Maçın olaysız geçmesi için, başkanlardan başlayıp yöneticilere, İstanbul İl Spor Başkanı Vali'den, güvenliği sağlamakla görevli Emniyet Müdürüne, tribün liderlerine, hatta 6222 sayılı Sporda Şiddeti Önleme Yasası savcılarına varıncaya dek, yapılması gerekenleri söyleme durumundaki yorumcuların bazıları tam tersini yaptılar.
Galatasaray Başkanı yukarda Allah var, çok eleştirdim onu, ama harika bir yöneticilik örneği verdi bu konuda.. Yumuşayan havayı sonuna dek destekledi ve daha da yumuşatmak için çırpındı, Fener Başkanı ve yanındaki fanatikler, tek eylem ve söylemde bulunmaz, "Uğursuz Çağrılar"da bulunanları bu tavırları ile adeta desteklerken..

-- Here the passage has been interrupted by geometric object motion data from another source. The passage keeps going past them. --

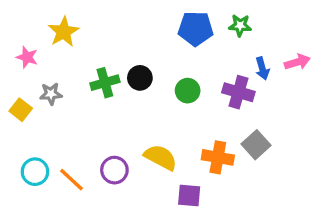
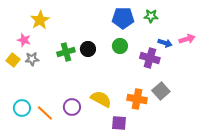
pink star: (27, 57) -> (24, 40), moved
blue arrow: (262, 68) -> (165, 43), turned -56
green circle: (188, 91) -> (120, 46), moved
yellow square: (21, 110) -> (13, 60), moved

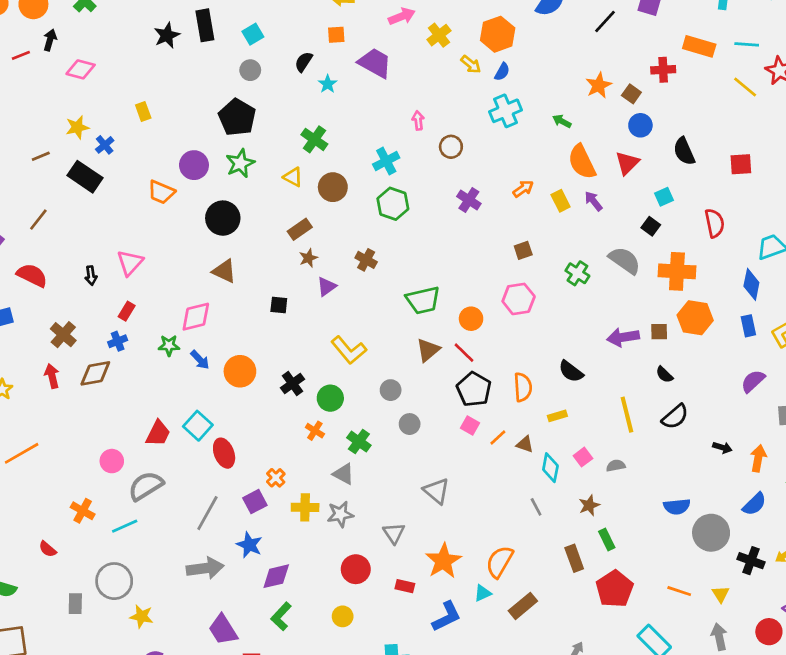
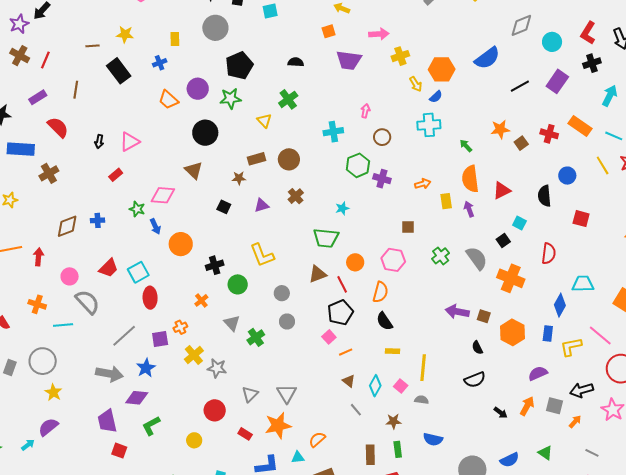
orange square: (336, 35) -> (329, 31), turned -32
black semicircle: (304, 62) -> (296, 62), moved, turned 42
purple trapezoid: (375, 63) -> (349, 60), turned 140
gray circle: (250, 70) -> (215, 28), moved, size x1.6
cyan star: (328, 84) -> (342, 208), moved
blue circle: (640, 125) -> (567, 176), moved
blue cross: (105, 145) -> (160, 63), moved
brown circle: (333, 187) -> (289, 159), moved
cyan square: (664, 197) -> (519, 223), turned 32
purple cross: (469, 200) -> (382, 179), turned -36
green hexagon: (393, 204) -> (358, 165), moved
brown line: (38, 220) -> (76, 90), turned -48
brown star: (308, 258) -> (239, 178), moved
orange hexagon: (695, 318) -> (512, 332), moved
brown cross: (63, 335) -> (49, 173), moved
blue cross: (118, 341) -> (98, 220), moved
black semicircle: (571, 371) -> (384, 321), moved
brown diamond: (95, 373) -> (67, 226), moved, turned -30
red arrow: (52, 376) -> (38, 257), moved
orange semicircle: (523, 387) -> (380, 292), moved
yellow line: (627, 415) -> (423, 368), moved
orange cross: (315, 431) -> (201, 300), moved
green cross: (359, 442) -> (256, 337), moved
brown triangle: (525, 444) -> (349, 381), moved
pink square: (583, 457) -> (401, 386), turned -32
orange arrow: (758, 458) -> (527, 406), moved
gray triangle: (344, 474) -> (232, 323), moved
gray semicircle: (146, 486) -> (87, 302), turned 60
gray triangle: (436, 491) -> (287, 394), moved
yellow cross: (305, 507) -> (194, 355), turned 30
gray line: (536, 507) -> (356, 410), turned -32
blue semicircle: (677, 507) -> (433, 439), moved
orange cross: (83, 511) -> (37, 304), turned -30
orange semicircle: (500, 562) -> (317, 439), size x0.7
purple diamond: (276, 576) -> (137, 398), moved

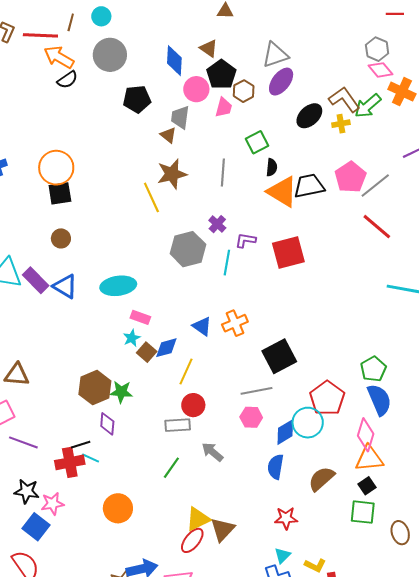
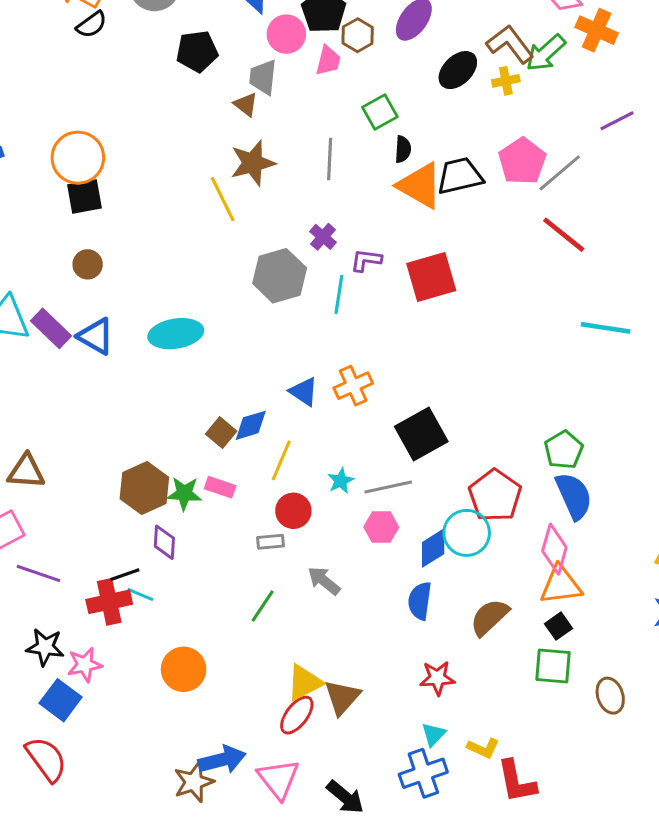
pink rectangle: (140, 317) -> (220, 487), moved
cyan star: (132, 338) -> (341, 481), moved
gray rectangle: (178, 425) -> (270, 542), size x0.7

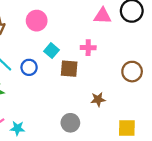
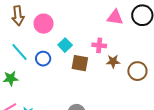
pink circle: (37, 21) -> (44, 24), moved
brown star: (98, 99) -> (113, 61), moved

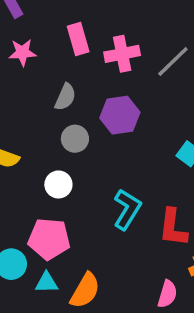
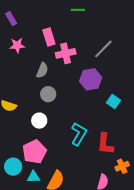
pink cross: (122, 54) -> (66, 53), moved
purple hexagon: (120, 115) -> (91, 79), moved
pink pentagon: (49, 239) -> (34, 152), turned -30

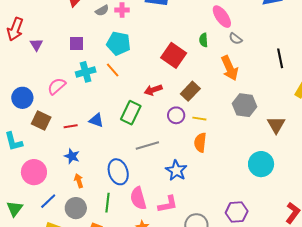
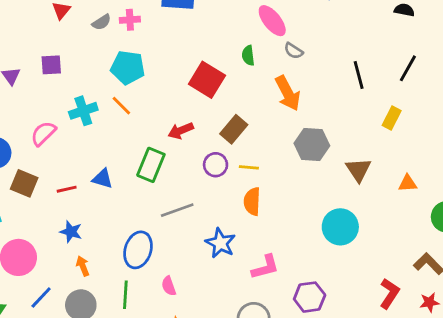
purple square: (76, 44) -> (51, 65), moved
blue ellipse: (118, 172) -> (138, 250), turned 40
pink semicircle: (138, 198) -> (169, 286), size x0.6
pink L-shape: (168, 204) -> (265, 267), moved

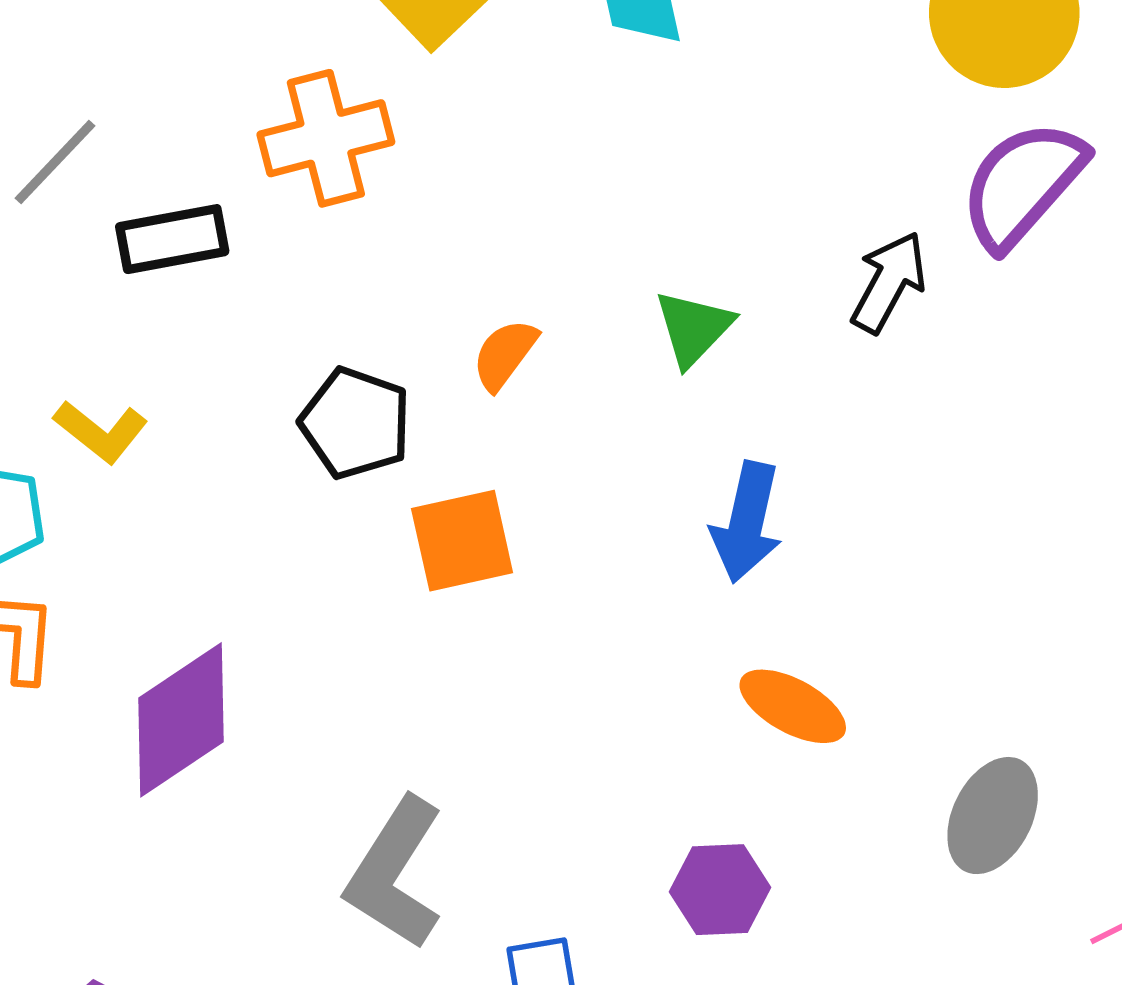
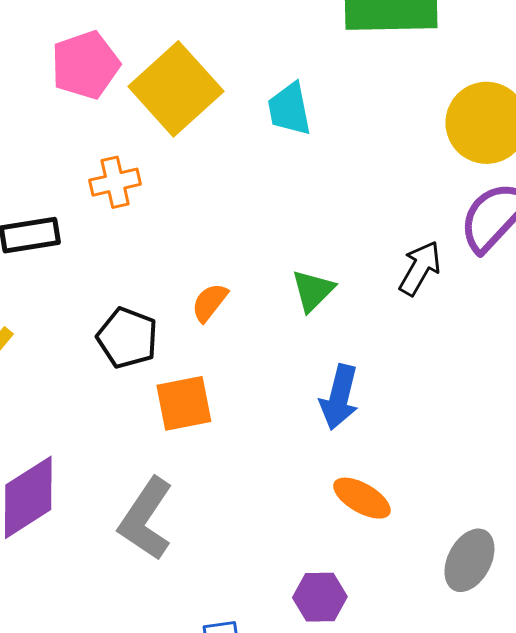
orange cross: (326, 138) -> (115, 182), size x0.7
gray L-shape: (395, 873) -> (146, 519), moved

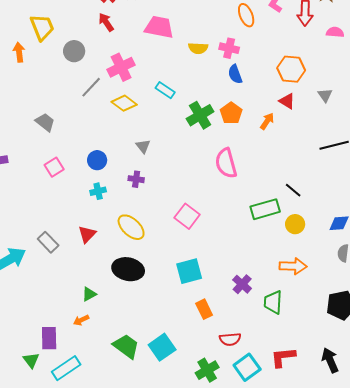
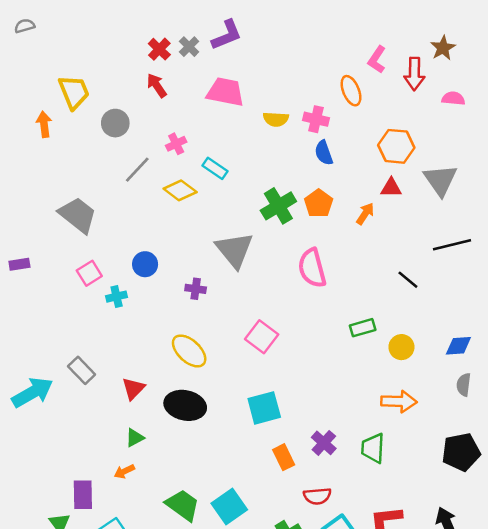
orange ellipse: (246, 15) -> (351, 91), moved
pink cross: (121, 67) -> (176, 144), size x0.6
cyan rectangle: (165, 90) -> (215, 168), moved
gray triangle: (325, 95) -> (440, 180), size x1.8
red triangle: (287, 101) -> (391, 188), turned -30
gray trapezoid: (45, 122) -> (78, 215), size x1.5
gray triangle: (143, 146) -> (234, 250), moved, size x2.0
black line: (293, 190) -> (408, 280), moved
cyan cross: (98, 191) -> (117, 297), moved
green rectangle: (265, 209) -> (363, 328), size x0.7
red triangle: (87, 234) -> (133, 389), moved
purple cross: (242, 284) -> (324, 443), moved

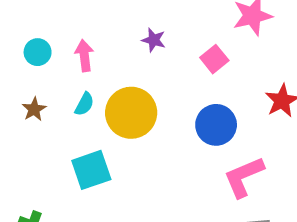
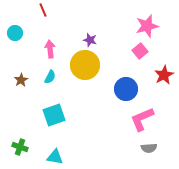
cyan circle: (38, 52) -> (15, 33), moved
pink square: (214, 59) -> (140, 51), moved
yellow circle: (131, 113) -> (85, 65), moved

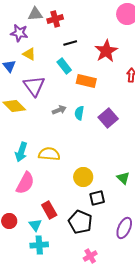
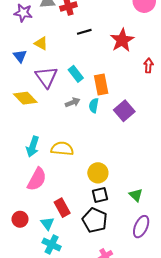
purple star: (19, 33) -> (23, 13), moved
cyan rectangle: (64, 66) -> (76, 74), moved
orange rectangle: (86, 81) -> (101, 84), moved, turned 66
green triangle: (123, 178) -> (136, 195), moved
black square: (97, 198) -> (100, 195), moved
cyan cross: (39, 245) -> (52, 244), turned 30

Ama ben, Kadıköy seyircisine güveniyorum..
Futbolun ve sporun tadını kaçıran deplasman yasağını kaldıran kararı hak ettiklerini göstereceklerdir.
Deplasmana gelen 5 bin Galatasaraylı da öyle..
Maç sahada oynansın, sahada bitsin, sporseverler!.
Bizi birbirimize düşürmek, düşman etmek, kin ve nefret tohumları ekerek bölmek isteyenlere fırsat vermeyelim.
Rekabet dünyanın en güzel ve en faydalı şeyi.. "Ezeli rekabet"i "Ebedi Düşmanlık" diye değiştirmek isteyenlere bir kere daha alet olmayalım..
Ben yarın gece maçı Fenerli dostlarımla izleyeceğim..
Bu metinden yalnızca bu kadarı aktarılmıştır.